▸ 文書本文:
· · ·
図書と旅

旅行と読書が趣味。旅行先で訪ねた図書館の紹介などを綴っていきます。

米沢嘉博記念図書館・現代マンガ図書館(東京都 千代田区)

東京御茶ノ水で、私の好きな漫画家、矢口高雄展が開かれていると知り、行ってみることにしました。

地下鉄を御茶ノ水駅で下車、まずは湯島聖堂へお参りに。

寺院かと思っていたら、江戸時代に建てられた孔子廟とのこと。
大きな孔子像もありました。

目当ての会場は、湯島聖堂とは駅を挟んで反対側です。
この辺りは大学が乱立する学生街。この日は日曜日なので、さほど学生の姿はありませんが。
明大と日大の施設が入り混じる、不思議な一角を西に進んで行くと、、

ありました。米沢嘉博記念図書館明治大学の施設です。

一階の展示室にいざ入らん、とすると、、、満員のため入場制限中とのこと。
隣の入口を入った、エレベータ前の狭い空間で待機するよう言われました。
入口脇にポスターが貼られていました。

15分ほどしてから職員の方が呼びに来て、入れてもらえました。
入ってすぐは、常設展示。通路の両側のガラスケースの中に、古い漫画雑誌などが展示されています。
その奥で矢口高雄展が開かれていました。
常設エリアは撮影禁止ですが、こちらの方はOKとのこと。

多くの原画が飾られていました。
ごく普通のスケッチブックに描かれたものも。「釣りキチ三平」を愛読していた子供の頃は意識していませんでしたが、改めてその精緻さに感動します。

実はこの矢口高雄展、4期に渡って開催されていたようで、これが最後の4期目。気づくのが遅かったですが、こうして訪問できたのは僥倖でした。
矢口の出身地、昨年訪問した横手市には増田まんが美術館があるそうで、こちらもいつか訪ねてみたいものです。

館名に冠される、米沢嘉博を紹介するコーナーもありました。
この名を聞いてピンとくる人は少数派だと思いますが、一体何者かと言うと、明治大学出身、漫画評論家コミックマーケット創始者
2006年に53歳の若さで亡くなり、彼の蔵書を元に2009年に開かれたのが、この図書館とのこと。

二階には有料の閲覧室があり、矢口氏の作品も置かれているとのことなので、行ってみます。
· · ·
(コレクションから抽出したデータ)
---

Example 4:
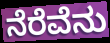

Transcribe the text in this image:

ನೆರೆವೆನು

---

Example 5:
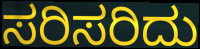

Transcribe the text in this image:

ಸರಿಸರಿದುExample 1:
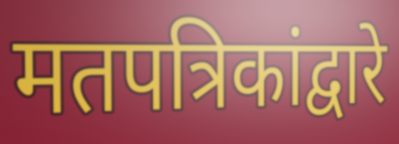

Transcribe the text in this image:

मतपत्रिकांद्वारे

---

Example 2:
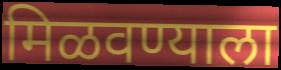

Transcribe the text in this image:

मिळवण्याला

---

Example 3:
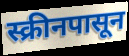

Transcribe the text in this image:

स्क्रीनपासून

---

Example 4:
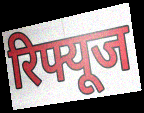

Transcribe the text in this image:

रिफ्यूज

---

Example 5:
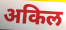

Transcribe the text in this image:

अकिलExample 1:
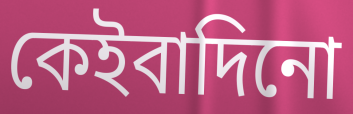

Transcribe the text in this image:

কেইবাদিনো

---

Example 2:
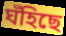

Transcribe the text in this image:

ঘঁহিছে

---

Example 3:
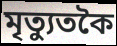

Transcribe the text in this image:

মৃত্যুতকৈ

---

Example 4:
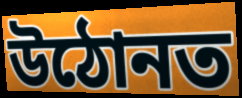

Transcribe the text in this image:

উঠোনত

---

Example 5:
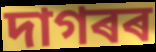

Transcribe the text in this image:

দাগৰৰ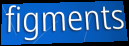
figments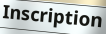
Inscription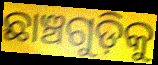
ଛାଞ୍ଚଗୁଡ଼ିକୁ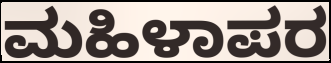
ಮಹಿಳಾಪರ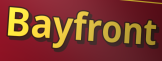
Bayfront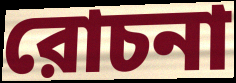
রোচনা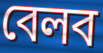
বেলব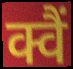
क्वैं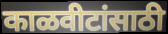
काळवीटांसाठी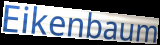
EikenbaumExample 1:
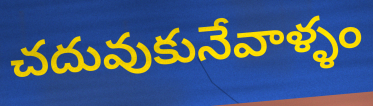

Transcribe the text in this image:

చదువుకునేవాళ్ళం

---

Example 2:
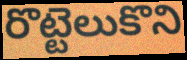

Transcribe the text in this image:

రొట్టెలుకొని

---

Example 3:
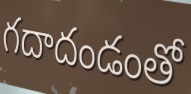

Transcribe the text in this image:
· · ·
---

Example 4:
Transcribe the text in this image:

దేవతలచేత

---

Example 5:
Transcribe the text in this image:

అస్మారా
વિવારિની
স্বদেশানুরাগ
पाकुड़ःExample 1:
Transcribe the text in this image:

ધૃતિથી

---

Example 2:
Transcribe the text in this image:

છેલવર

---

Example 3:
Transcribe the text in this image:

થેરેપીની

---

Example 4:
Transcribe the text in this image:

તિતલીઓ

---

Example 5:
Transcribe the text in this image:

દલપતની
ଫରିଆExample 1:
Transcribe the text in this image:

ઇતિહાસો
· · ·
本文によると、米沢嘉博記念図書館は何年に、何を元にして開かれましたか。

2009年に、米沢嘉博の蔵書を元にして開かれました。